**Your objective**
In the listing below, find each line that holds the string "nose" and copy it.

[Records to use Boundary: Start]

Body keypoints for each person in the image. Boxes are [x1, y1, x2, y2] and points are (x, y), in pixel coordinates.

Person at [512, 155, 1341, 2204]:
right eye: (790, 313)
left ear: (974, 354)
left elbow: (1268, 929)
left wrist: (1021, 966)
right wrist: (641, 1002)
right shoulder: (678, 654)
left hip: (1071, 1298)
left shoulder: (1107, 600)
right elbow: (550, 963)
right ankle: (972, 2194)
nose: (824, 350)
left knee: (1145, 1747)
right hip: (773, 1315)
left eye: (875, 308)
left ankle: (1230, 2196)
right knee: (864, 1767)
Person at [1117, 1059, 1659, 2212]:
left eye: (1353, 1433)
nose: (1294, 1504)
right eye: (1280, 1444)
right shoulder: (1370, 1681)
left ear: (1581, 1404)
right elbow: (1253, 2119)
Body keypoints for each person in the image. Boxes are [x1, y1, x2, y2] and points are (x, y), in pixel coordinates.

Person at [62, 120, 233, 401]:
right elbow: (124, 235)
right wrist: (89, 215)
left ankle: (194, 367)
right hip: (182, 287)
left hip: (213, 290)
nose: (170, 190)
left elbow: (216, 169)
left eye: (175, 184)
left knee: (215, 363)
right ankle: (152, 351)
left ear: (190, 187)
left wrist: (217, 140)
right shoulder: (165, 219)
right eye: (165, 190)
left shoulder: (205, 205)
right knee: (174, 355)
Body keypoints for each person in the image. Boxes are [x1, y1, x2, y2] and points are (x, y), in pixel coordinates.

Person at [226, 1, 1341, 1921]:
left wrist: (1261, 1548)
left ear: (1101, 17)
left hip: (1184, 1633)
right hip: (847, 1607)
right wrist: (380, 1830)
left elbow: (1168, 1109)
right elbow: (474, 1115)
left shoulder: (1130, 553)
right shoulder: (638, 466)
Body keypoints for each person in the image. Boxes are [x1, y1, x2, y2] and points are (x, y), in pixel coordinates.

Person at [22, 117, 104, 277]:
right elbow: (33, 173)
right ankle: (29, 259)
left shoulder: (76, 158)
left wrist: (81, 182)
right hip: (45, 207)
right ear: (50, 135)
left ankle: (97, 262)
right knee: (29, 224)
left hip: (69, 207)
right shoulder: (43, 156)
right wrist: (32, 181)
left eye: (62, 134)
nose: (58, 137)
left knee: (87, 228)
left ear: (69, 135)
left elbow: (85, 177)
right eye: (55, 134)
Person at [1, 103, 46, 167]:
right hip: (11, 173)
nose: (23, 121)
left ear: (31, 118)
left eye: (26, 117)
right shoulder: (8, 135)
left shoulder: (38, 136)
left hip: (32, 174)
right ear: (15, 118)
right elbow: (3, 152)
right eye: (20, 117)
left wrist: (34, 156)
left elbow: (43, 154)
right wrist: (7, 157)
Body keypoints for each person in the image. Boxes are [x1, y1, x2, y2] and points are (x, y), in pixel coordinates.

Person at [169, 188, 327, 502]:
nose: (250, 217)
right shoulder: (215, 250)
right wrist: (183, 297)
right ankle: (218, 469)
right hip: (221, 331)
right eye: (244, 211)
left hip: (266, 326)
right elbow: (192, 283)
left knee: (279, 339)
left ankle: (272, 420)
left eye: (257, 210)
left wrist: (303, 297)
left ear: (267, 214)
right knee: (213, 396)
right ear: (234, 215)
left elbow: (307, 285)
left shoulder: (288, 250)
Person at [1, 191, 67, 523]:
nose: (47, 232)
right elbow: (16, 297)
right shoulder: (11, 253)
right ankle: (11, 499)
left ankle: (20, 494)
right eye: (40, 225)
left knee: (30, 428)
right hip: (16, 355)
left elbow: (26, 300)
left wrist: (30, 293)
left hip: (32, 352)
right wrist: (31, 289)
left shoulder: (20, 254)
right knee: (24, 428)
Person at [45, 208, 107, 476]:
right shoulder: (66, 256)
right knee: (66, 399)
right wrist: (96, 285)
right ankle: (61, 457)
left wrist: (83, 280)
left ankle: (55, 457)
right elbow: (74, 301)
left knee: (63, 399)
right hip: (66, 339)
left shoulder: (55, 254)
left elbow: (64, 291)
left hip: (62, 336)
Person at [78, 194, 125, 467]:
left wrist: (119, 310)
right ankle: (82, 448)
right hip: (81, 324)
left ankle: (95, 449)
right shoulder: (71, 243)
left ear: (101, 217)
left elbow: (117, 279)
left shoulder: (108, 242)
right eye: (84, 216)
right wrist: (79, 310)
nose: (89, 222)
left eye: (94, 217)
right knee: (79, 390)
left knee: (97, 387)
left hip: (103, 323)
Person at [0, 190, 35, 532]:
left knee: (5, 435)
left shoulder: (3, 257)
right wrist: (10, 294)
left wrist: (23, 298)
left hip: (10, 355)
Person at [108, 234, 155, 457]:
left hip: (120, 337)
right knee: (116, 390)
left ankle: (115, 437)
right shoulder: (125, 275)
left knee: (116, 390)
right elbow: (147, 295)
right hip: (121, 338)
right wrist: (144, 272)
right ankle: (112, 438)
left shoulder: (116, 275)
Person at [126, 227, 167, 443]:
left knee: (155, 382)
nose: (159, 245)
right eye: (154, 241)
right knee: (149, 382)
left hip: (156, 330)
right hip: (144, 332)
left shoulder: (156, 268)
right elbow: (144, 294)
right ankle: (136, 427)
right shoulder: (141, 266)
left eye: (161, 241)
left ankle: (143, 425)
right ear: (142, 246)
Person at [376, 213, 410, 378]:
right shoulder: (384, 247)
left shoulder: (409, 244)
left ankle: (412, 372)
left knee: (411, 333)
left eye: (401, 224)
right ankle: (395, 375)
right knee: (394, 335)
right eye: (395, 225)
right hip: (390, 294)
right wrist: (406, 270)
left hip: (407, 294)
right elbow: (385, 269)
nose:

[Records to use Boundary: End]

**Exercise solution**
nose: (824, 350)
nose: (1294, 1504)
nose: (170, 190)
nose: (58, 137)
nose: (23, 121)
nose: (250, 217)
nose: (47, 232)
nose: (89, 222)
nose: (159, 245)
nose:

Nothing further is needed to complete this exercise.